Büyük Mogul'un diğer bahçeleri gibi bu bahçe de kendi arasında bölünmüş dört eşsiz bölümden oluşur. Tam ortada bulunan o ünlü havuzun mavi renginde Tac Mahal'in o bembeyaz yansıması öyle etkileyicidir ki...Bu bahçede, Hindistan'a özgü bir ağaç olan "gul mohur" ağacından incir ağaçlarına değin tüm ağaçlar Tac'ın gözlerini tanımlamaktadır.
Tac Mahal, zeminden 7 metre yükseklikte bir terasın üzerindedir. Dört köşesinde her biri 43 metre yüksekliğinde olan ve mermer kubbelerle çevrelenmiş dört konik minare bulunur. Şerefeler, minarelerin tepesindedir.
Gizli bir merdiven sizi, Tac'ın terasına ulaştırır. Bu sırada bir nöbetçi size eşlik eder. Nöbetçi, anıtın giriş kapısı üzerinde bulunan ve Kuran'dan alıntıların yazıldığı siyah mermer kemere dikkat çeker. Beyaz mermerden lahitin bulunduğu bölümü, 1898-1905 yılları arasında Hindistan Genel Valisi olan Lord Curzon tarafından armağan edilmiş bir lamba aydınlatmaktadır.
Bu bölümün tam ortasında, 2 metre yüksekliğindeki mermer bir yapının içerisinde Ercümend Banu ile Şah Cihan'ın mozoleleri yer alır. Asıl mezarlar ise döşemenin altında, avlu düzeyindeki mezar odasındadır.
Ercümend Banu'nun akik, lapis lazuli taşı ve diğer değerli taşlardan yapılmış çiçeklerle bezeli mermer mozolesinin üzerinde şu yazı bulunur: "Mümtaz Mahal olarak bilinen Ercümend Banu Begüm'ün anıtı / Hicrî 1040 - Miladî 1631"

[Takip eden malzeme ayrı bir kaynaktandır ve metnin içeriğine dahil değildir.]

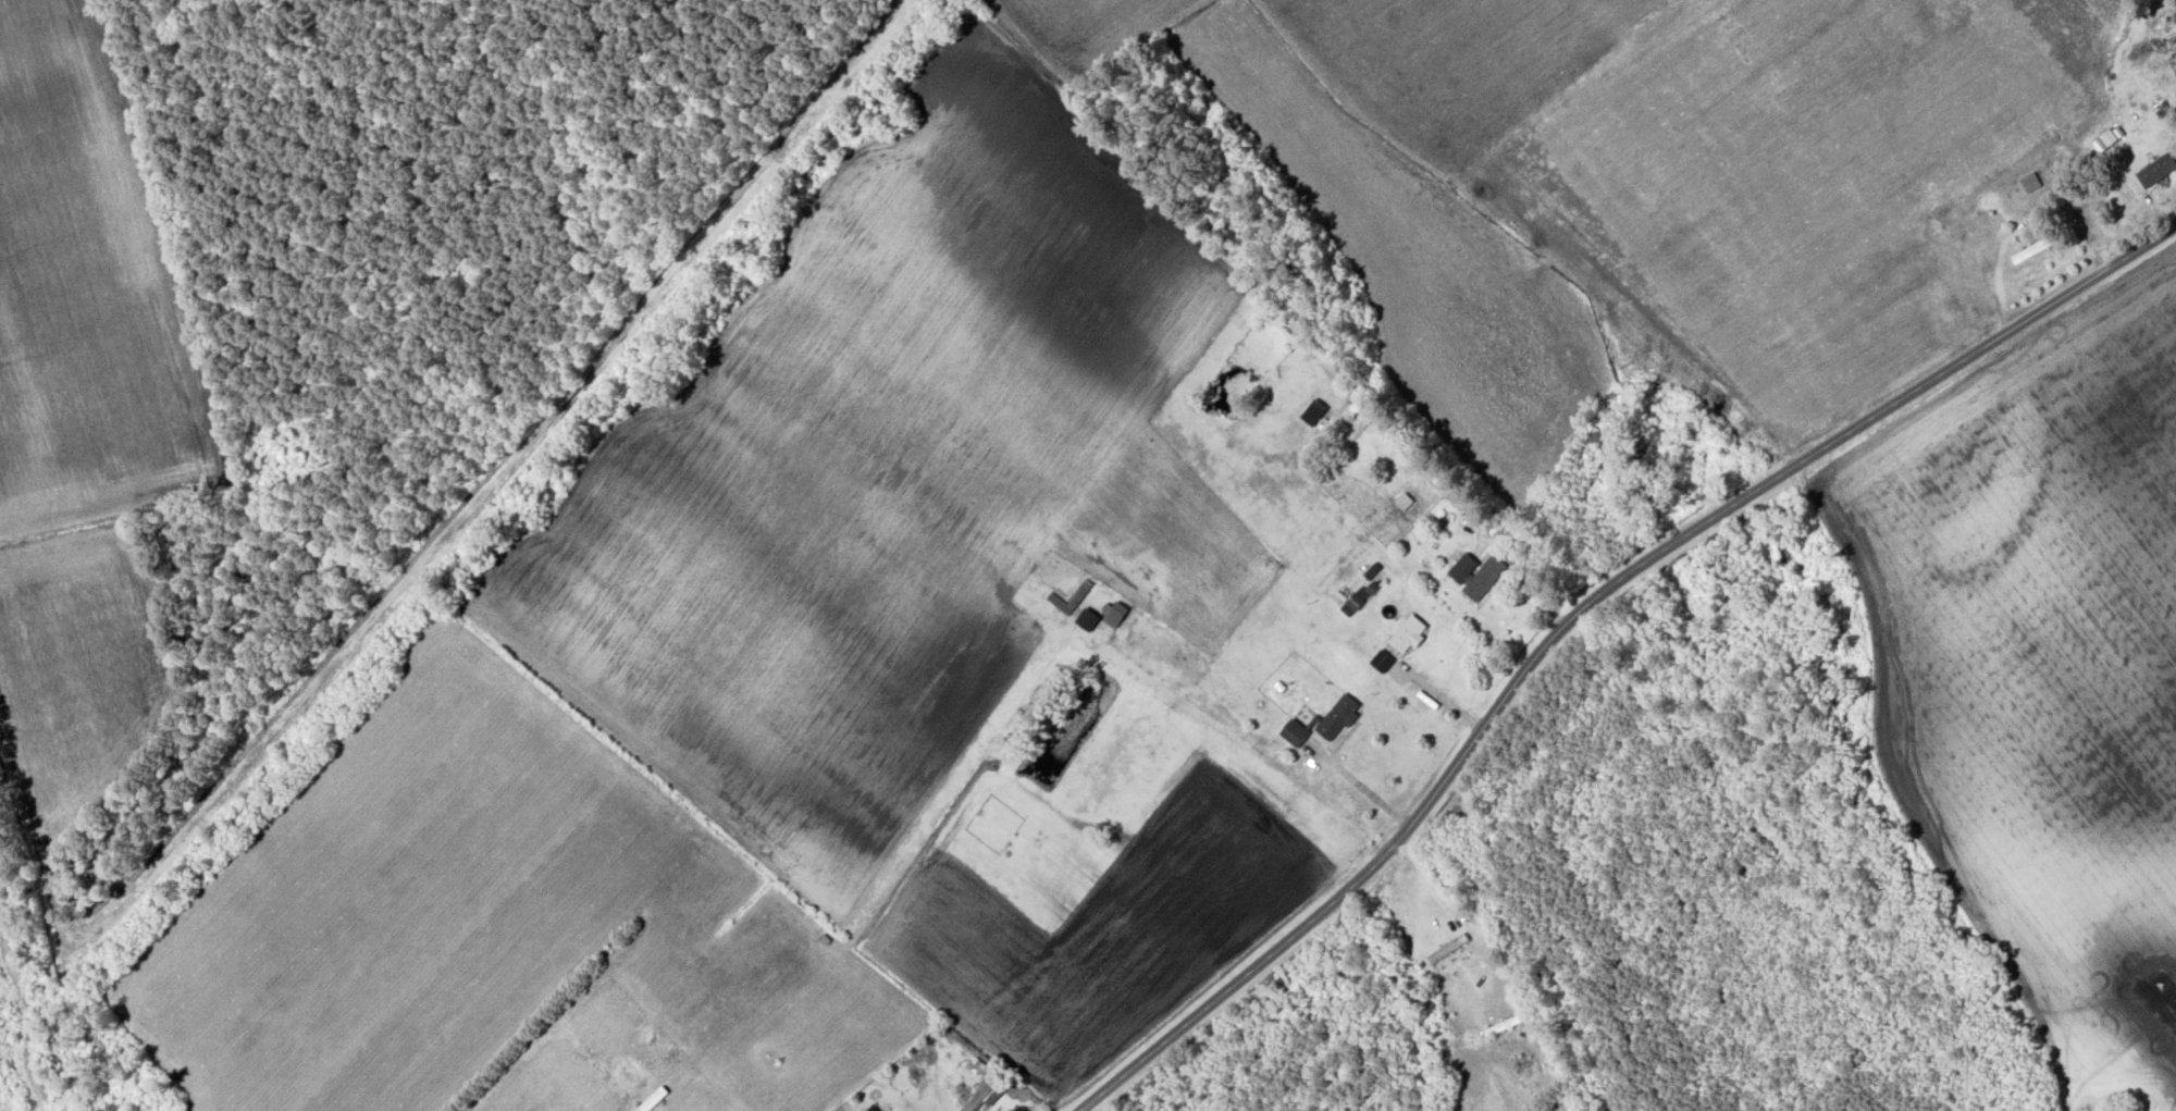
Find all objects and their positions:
building: (2157, 172)
building: (2122, 202)
building: (2095, 244)
building: (2028, 255)
building: (1313, 413)
road: (435, 532)
road: (1529, 571)
building: (1476, 575)
building: (1071, 600)
building: (1354, 602)
road: (1574, 607)
building: (1115, 616)
building: (1086, 622)
building: (1407, 634)
road: (1442, 695)
building: (1337, 719)
building: (1294, 734)
road: (1243, 745)
road: (1365, 792)
road: (1442, 887)
building: (1447, 951)
building: (1503, 1027)
road: (532, 1045)
building: (986, 1099)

Prensesin mozolesinin hemen sağ tarafında İmparator Şah Cihan'ın daha geniş ve yüksek olan mozolesi bulunur. Şah Cihan da aslında hiç istememesine karşın buraya gömülmüştür. Şah Cihan, Yamuna Nehri'nin sol tarafında prensesinkinin aynı olan fakat siyah mermerden yapılmış bir anıta sahip olmak ve iki anıtı Yamuna Nehri'nin üzerinden geçen iki köprüyle birleştirmek istiyordu. Fakat Şah Cihan'ın üçüncü oğlu olan Evrengzib "Babam anneme büyük bir sevgi duyuyordu. Bunun için sonsuza dek onun yanında uyumalıdır" diyerek Şah Cihan'ın bu dileğinin gerçekleştirilmesine karşı çıkmıştır.
Şah Cihan, Mümtaz Mahal'in ölümünün ardından otuzbeş yıl yaşadı. Fakat son yıllarını hiç mutlu geçiremedi. Mümtaz Mahal'den olan oğulları büyük bir taht kavgasına giriştiler. En kurnazları olan Evrengzib kavgayı kazandı ve babasını Agra Kalesi'ne hapsetti. Onun bu durumuna üzülen tek kişi, kızı Cihanara'ydı. Şah, son sekiz yılını ibadet ederek ve meditasyon yaparak geçirdi. Ve olasılıkla kalbi, öldüğü gün olan 22 Ocak 1666'ya dek, bulunduğu kaleden her gün dikkatle izlediği, iki kilometre uzakta olan biricik eşinin anıtındaydı.